:: Trecho da página
Muda-se a jurisprudência, ele vai lá e descreve.
Enfim, sua
grande capacidade encontra-se na atividade de descrição, o que não é um
exercício mental dos mais complexos. Aliás, não há, em seus textos, nenhuma
grande discussão complexa de direito constitucional. Se fala tanto no papel do
STF, pouquíssimo se encontram discussões sobre separação de poderes no sentido
mais dramático do termo. Se fala tanto em direitos fundamentais, não há
profundos debates sobre os principais temas que os envolvem (teorias da
justiça, teorias da interpretação jurídica a partir dos estudos mais densos a
respeito – e há muitos textos maravilhosos -, teorias sociológicas e econômicas
que lançam olhar sobre o tema). Enfim, muito aquém de uma pesquisa de fôlego.
Há um
elemento da natureza humana que deve ser lançado aqui na equação. É humanamente
inviável alguém escrever textos de fôlego querendo ser tudo na vida: ser
Ministro, ser sócio de faculdade, ser professor. Não dá! Uma pesquisa séria
demanda tempo, dedicação e muita leitura. Normalmente, os verdadeiros “grandes
juristas”, quando escrevem um livro ou mesmo um artigo de fôlego, param suas
atividades paralelas por um tempo, dedicam seu tempo a explorar os meandros do
objeto de pesquisa, sujeitam-se às críticas e comentários de seus colegas.
::::
:: Parte dos dados
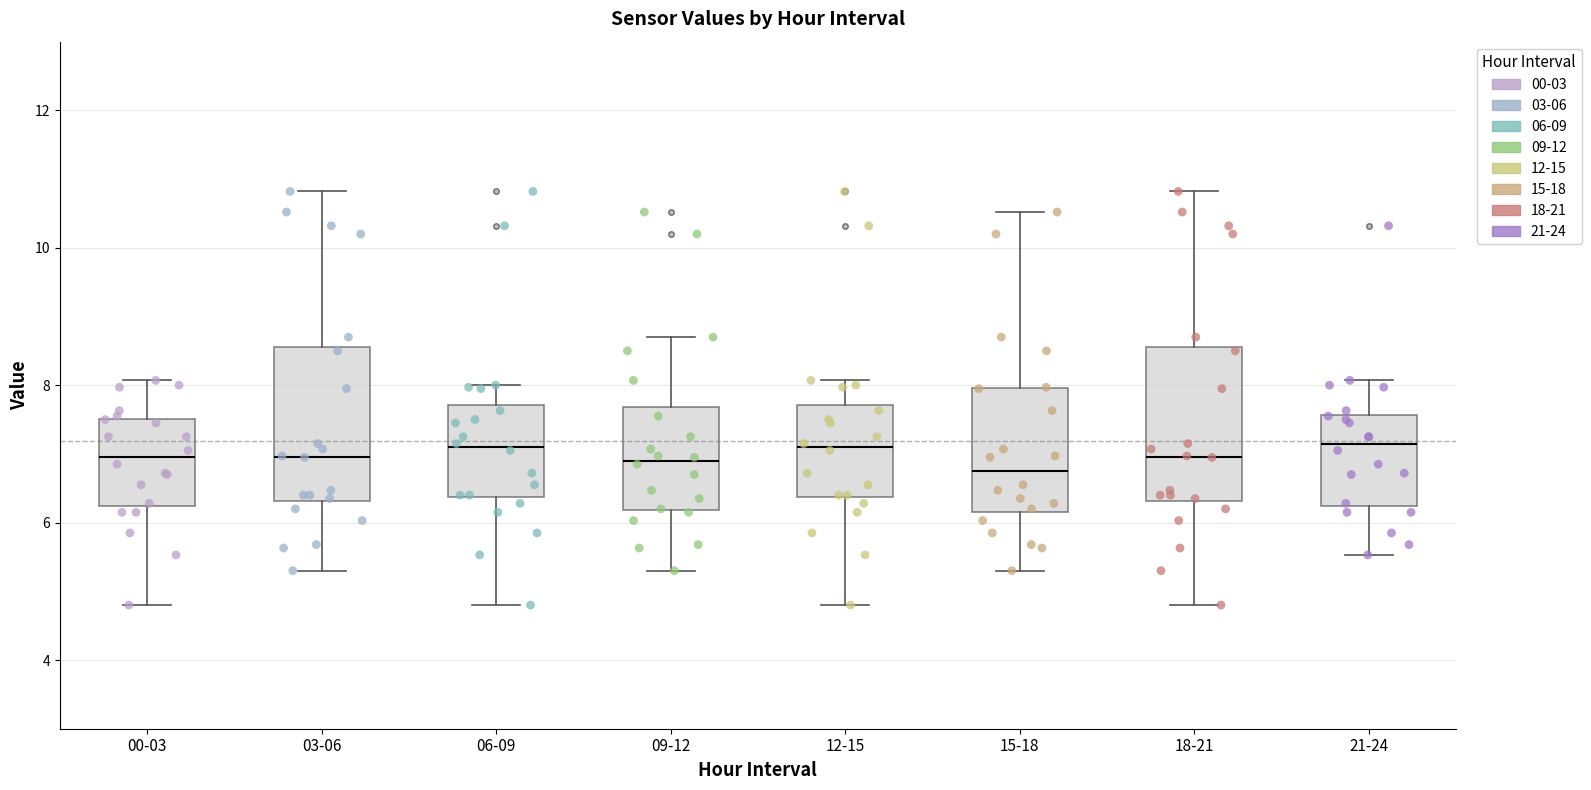

Where does the median line of the box for 00-03 sit on the y-axis? The values are not printed on the chart, so give them approximately, as read against the axis.

7.0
::::
Prossiga o texto sobre a falta de pesquisa jurídica de fôlego a partir da última frase apresentada.

**Resultado:**
Enfim, o processo de produção acadêmica de qualidade é demorado. Um bom artigo
pode demorar mais de ano para ser escrito. Um livro, então, nem se fala. Então,
há um critério objetivo que pode ser aplicado aqui. A não ser que estejamos falando
de um gênio – o que não é o caso -, é impossível, sob qualquer ângulo, alguém
escrever, em um ano, tantos artigos e livros com alguma expectativa de
qualidade.
Enfim, por
todas essas razões, seus trabalhos não me parecem ser uma referência relevante para
qualquer pesquisador sério de direito constitucional. Por isso, não é para mim
um grande jurista sob o ponto de vista acadêmico. Estudantes que se apóiam em
seus textos o fazem – espero – por um cálculo estratégico de futuro e, por
isso, estão perdoados. Afinal, podem vir a ser cobrados por algo na frente
(especialmente em um contexto em que concursos e a prática jurídica giram em
torno de um constitucionalismo pouco aprofundado). Porém, como estudantes
sérios, acadêmicos mesmos, espero que procurem fontes bem mais proveitosas. Em
síntese, ler tais livros é, para mim, perda de tempo.
Este é um
daqueles casos em que o poder, a fama e bastante malícia argumentativa projetam
um autor para um patamar que não representa a qualidade de seus trabalhos. O
poder puxa a fama e a fama puxa o poder. A qualidade, nesse contexto, fica em
segundo plano, porque ela acaba deixando de ser, na equação, uma variável que
agrega. Não há necessidade de escrever uma grande obra jurídica, simplesmente
porque qualquer coisa mediana que se escreva será reproduzida por uma cultura
jurídica que não questiona.
O que
importa é o poder da fala ou a fama da fala, não o texto em si. Fazendo uma
analogia com a música, é que nem ouvirmos aquilo que faz sucesso, porque é
reproduzido pelos canais de televisão, pelas rádios e todo mundo canta. O fato
de estar representado por uma grande gravadora que tem contratos com canais de
televisão traz ao músico poder. Por outro lado, a reprodução de suas músicas
nesses canais lhe traz fama. E tudo gira em torno de poder, fama e muito lucro.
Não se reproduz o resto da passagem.